I don't like being on edge like this though...wondering what's going to happen next, if I'll be able to sleep that night and function the next day. My poor husband is so sleep deprived and I'm getting there myself. I don't know how we're going to make it until July. I realize that we do live in a college town but I feel that we have a right to be able to comfortably live and sleep in our own home. Does anyone have any suggestions, please?

Comments (5)

  • talley_sue_nyc
    18 years ago

    I would start documenting very firmly everything that's going on--keep a log, and DO call the managment over to see what's going at AT THE TIME.

    Try to lay a case for breaking your lease due to the violation of any "quiet enjoyment" clause.

    Or, if the building or complex is big enough, ask them to move you.

  • pebbles396
    18 years ago

    You could call the police - the steak thing falls under mischevous acts. Maybe she just needs to be scared.

  • kweenie97
    Original Author
    18 years ago

    Thanks for your suggestions guys.
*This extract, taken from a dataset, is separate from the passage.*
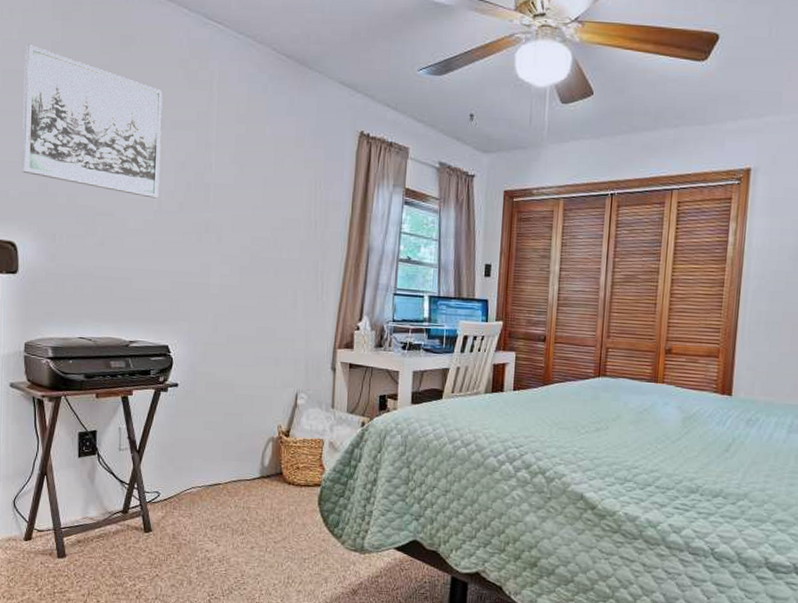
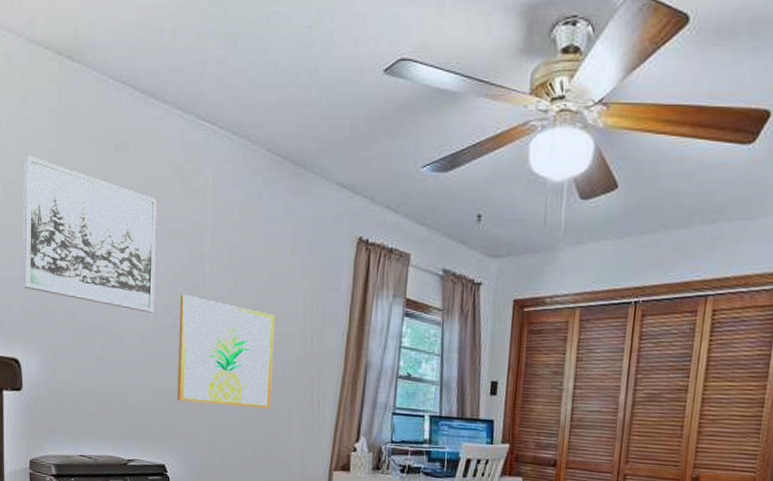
wall art: none [180,181,280,290] -> present [176,295,275,409]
I did end up calling the police about the noise this weekend because yet again our resident manager had her phone set to go directly to voice mail. I've never been able to speak to her directly and she doesn't return calls either. So within seriously like 20 seconds of hanging up with the police Friday night the music upstairs stopped in mid song. It was really kind of funny. So I called back and told the police it had stopped for the time being. The dispatcher laughed and said not to hesitate to call again if it started back up.

  • rivkadr
    18 years ago

    I'd definitely start taking a log, if I were you. Also, try looking for a decibel meter -- you can find them cheap on Ebay. Every time you hear them (especially music), be sure to record the decibels. It doesn't hurt if you have a video or sound recorder to record the noise levels -- I once was able to convince the management of an apartment to do something about my neighbor's noisy parrot when I played 10 minutes of continuous screeching for them (my requests to the neighbor to please move the bird to a different room or to cover its cage went nowhere; when management asked, something finally happened.)

  • Flowerkitty
    18 years ago

    Yes, log everything. My aunt used to work in the state welfare department and she had to attend a lot of court hearings. I was surprised when she told me judges put a lot of worth on journals. After all, you could be lying. But I guess long detailed accounts tend to reflect at least what you think is happening.
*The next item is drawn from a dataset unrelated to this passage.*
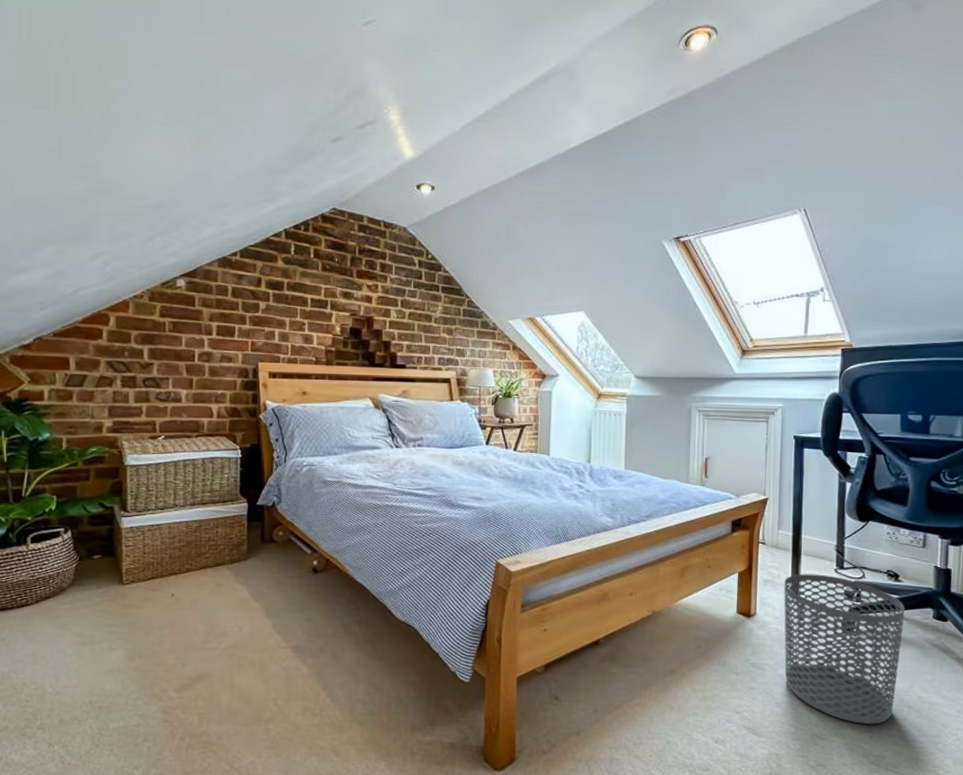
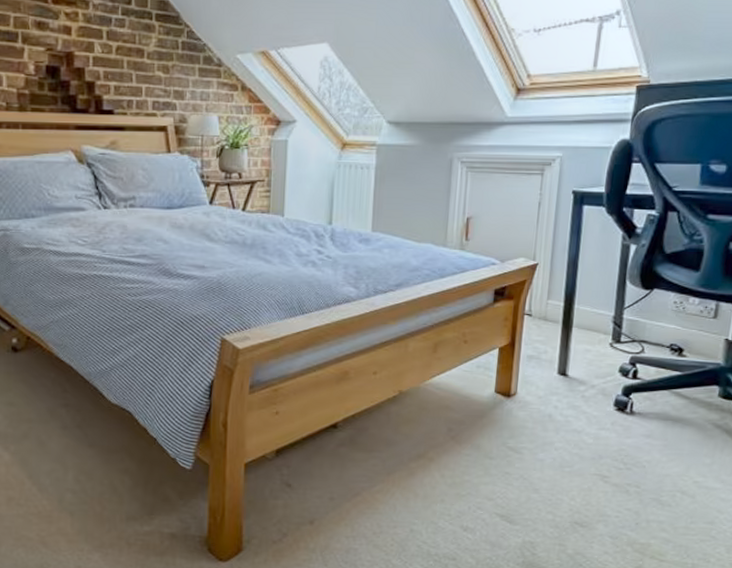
waste bin: present [783,574,905,724] -> none [546,349,687,511]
    If you keep a journal, don't just write things down once a week. Everytime anything happens enter date, day-of week, time, and full description of what happened, exact words that are said. Be sure to make an entry for every single day. If nothing happens that day, write down that nothing happened today. If you use a computer, print out the notes each week, and do not go back and change the entries for that week later on. You can add notes at the bottom if you remember something but make a point not to alter it once you have finished the week. This increases the credibility of your notes. If a judge looks you in the eye you can state truthfully you never revised the entries.

    I sympathize with the steak story. I lived in a 'luxury' apartment surrounded by woods. Pets were allowed and dogs were to be walked in the woods. A neighbor would walk her dog to my lawn and let it go there. I got mad and yelled 'why can't you take your dog in the woods like you are supposed to?' She went off in a huff, and the next morning my second floor balcony was full of dog doo-doo.